**EXERCISE GOAL**. Only the stretch of the listing below that runs from the line with "年，中加关系经历了波折。在两国领导人战略引领" through the line with "w sprawie 16-letnich braci" is to be printed, exactly and with both ends.

#### DATA TO USE ####

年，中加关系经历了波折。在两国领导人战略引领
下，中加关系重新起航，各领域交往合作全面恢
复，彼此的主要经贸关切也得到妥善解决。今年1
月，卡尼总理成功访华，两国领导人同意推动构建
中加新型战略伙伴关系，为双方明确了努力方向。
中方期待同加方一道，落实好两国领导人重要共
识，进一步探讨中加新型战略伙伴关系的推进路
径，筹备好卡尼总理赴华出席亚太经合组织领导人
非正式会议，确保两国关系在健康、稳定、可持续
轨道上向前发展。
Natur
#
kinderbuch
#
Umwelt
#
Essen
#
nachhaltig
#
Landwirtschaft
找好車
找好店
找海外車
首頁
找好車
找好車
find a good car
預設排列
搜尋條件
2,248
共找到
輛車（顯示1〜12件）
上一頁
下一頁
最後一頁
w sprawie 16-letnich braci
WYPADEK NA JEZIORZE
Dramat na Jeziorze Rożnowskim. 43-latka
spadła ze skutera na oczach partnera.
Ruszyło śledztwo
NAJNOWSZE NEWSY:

####
#### DATA TO USE ####

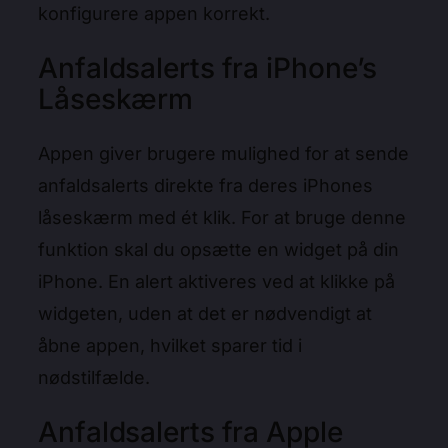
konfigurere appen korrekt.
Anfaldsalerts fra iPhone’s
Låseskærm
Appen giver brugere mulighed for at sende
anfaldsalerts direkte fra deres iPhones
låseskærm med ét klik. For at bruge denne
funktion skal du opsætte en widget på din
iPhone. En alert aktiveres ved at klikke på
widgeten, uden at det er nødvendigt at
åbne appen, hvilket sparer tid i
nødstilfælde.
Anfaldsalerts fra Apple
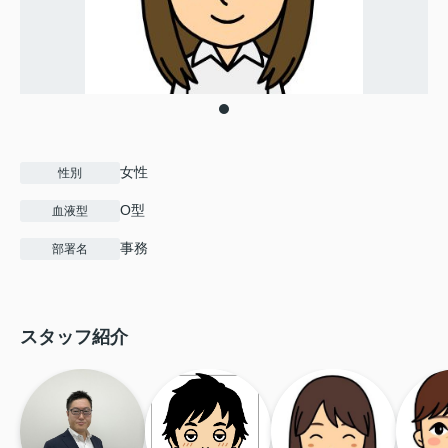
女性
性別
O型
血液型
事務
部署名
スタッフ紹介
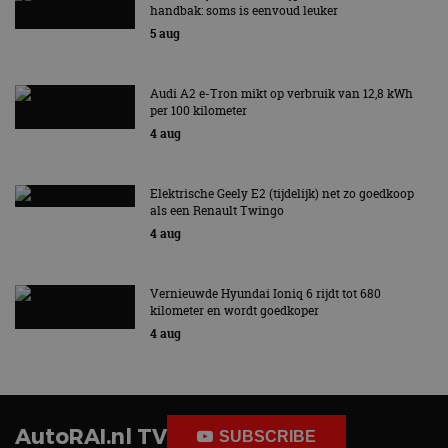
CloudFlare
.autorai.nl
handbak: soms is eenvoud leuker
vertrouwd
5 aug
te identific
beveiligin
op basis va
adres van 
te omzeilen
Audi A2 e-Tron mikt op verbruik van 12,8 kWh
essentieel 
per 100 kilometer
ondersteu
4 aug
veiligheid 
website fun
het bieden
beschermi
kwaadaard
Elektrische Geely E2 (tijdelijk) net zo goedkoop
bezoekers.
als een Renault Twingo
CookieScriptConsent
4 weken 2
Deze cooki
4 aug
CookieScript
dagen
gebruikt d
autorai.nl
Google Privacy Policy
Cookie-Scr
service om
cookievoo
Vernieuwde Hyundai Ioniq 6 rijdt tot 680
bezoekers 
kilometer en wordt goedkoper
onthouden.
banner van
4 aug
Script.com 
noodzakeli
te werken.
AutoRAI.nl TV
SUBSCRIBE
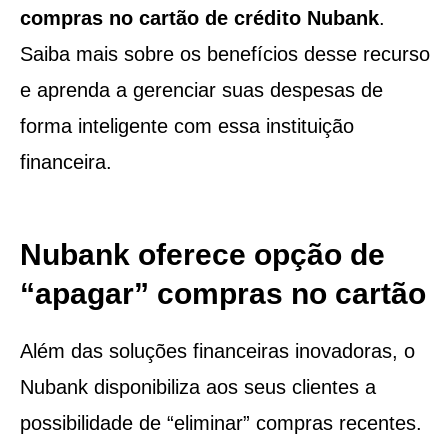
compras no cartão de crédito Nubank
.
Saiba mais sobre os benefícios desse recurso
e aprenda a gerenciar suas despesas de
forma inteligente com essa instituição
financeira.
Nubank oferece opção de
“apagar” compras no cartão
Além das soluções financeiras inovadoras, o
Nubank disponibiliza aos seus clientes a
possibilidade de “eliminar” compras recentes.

####

**SOLUTION**.
年，中加关系经历了波折。在两国领导人战略引领
下，中加关系重新起航，各领域交往合作全面恢
复，彼此的主要经贸关切也得到妥善解决。今年1
月，卡尼总理成功访华，两国领导人同意推动构建
中加新型战略伙伴关系，为双方明确了努力方向。
中方期待同加方一道，落实好两国领导人重要共
识，进一步探讨中加新型战略伙伴关系的推进路
径，筹备好卡尼总理赴华出席亚太经合组织领导人
非正式会议，确保两国关系在健康、稳定、可持续
轨道上向前发展。
Natur
#
kinderbuch
#
Umwelt
#
Essen
#
nachhaltig
#
Landwirtschaft
找好車
找好店
找海外車
首頁
找好車
找好車
find a good car
預設排列
搜尋條件
2,248
共找到
輛車（顯示1〜12件）
上一頁
下一頁
最後一頁
w sprawie 16-letnich braci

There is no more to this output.